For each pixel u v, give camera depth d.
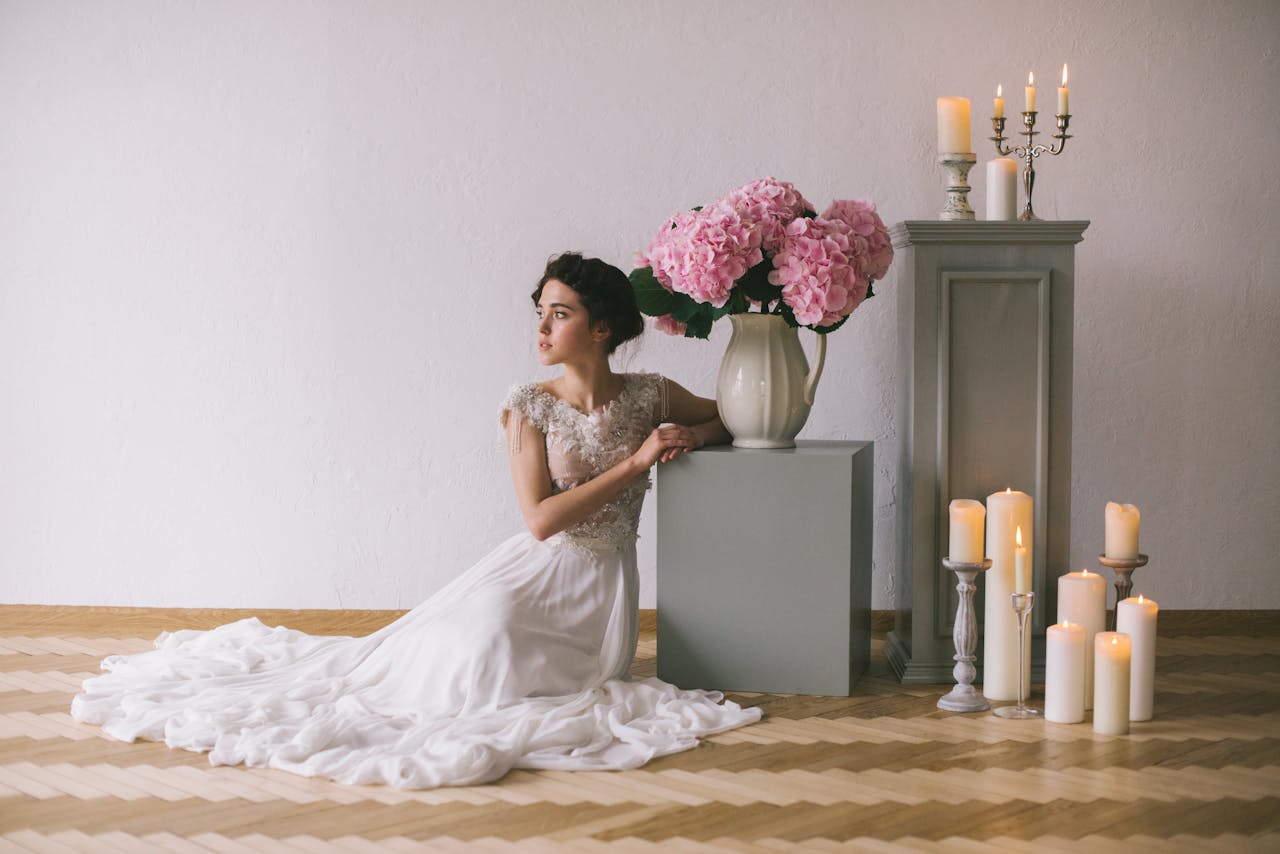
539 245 3.67
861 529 3.08
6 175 3.72
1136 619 2.73
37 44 3.68
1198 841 2.06
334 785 2.34
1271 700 2.91
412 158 3.66
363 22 3.64
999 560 2.88
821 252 2.78
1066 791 2.30
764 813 2.20
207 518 3.77
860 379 3.66
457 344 3.70
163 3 3.66
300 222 3.69
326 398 3.72
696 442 2.97
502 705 2.65
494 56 3.63
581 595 2.89
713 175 3.64
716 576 2.97
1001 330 3.03
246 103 3.66
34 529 3.80
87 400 3.76
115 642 3.60
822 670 2.96
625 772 2.43
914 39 3.59
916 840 2.08
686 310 2.96
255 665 3.03
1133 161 3.58
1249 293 3.60
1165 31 3.56
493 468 3.72
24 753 2.53
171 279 3.72
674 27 3.61
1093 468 3.65
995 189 3.10
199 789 2.32
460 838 2.09
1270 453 3.64
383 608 3.77
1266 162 3.58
-------
• _Directions for this task_
Your reply must contain each entry exactly as written and no pictures.

• _Written answer_
For each pixel u v, give camera depth d.
539 245 3.67
861 529 3.08
6 175 3.72
1136 619 2.73
37 44 3.68
1198 841 2.06
334 785 2.34
1271 700 2.91
412 158 3.66
363 22 3.64
999 560 2.88
821 252 2.78
1066 791 2.30
764 813 2.20
207 518 3.77
860 379 3.66
457 344 3.70
163 3 3.66
300 222 3.69
326 398 3.72
696 442 2.97
502 705 2.65
494 56 3.63
581 595 2.89
713 175 3.64
716 576 2.97
1001 330 3.03
246 103 3.66
34 529 3.80
87 400 3.76
115 642 3.60
822 670 2.96
625 772 2.43
914 39 3.59
916 840 2.08
686 310 2.96
255 665 3.03
1133 161 3.58
1249 293 3.60
1165 31 3.56
493 468 3.72
24 753 2.53
171 279 3.72
674 27 3.61
1093 468 3.65
995 189 3.10
199 789 2.32
460 838 2.09
1270 453 3.64
383 608 3.77
1266 162 3.58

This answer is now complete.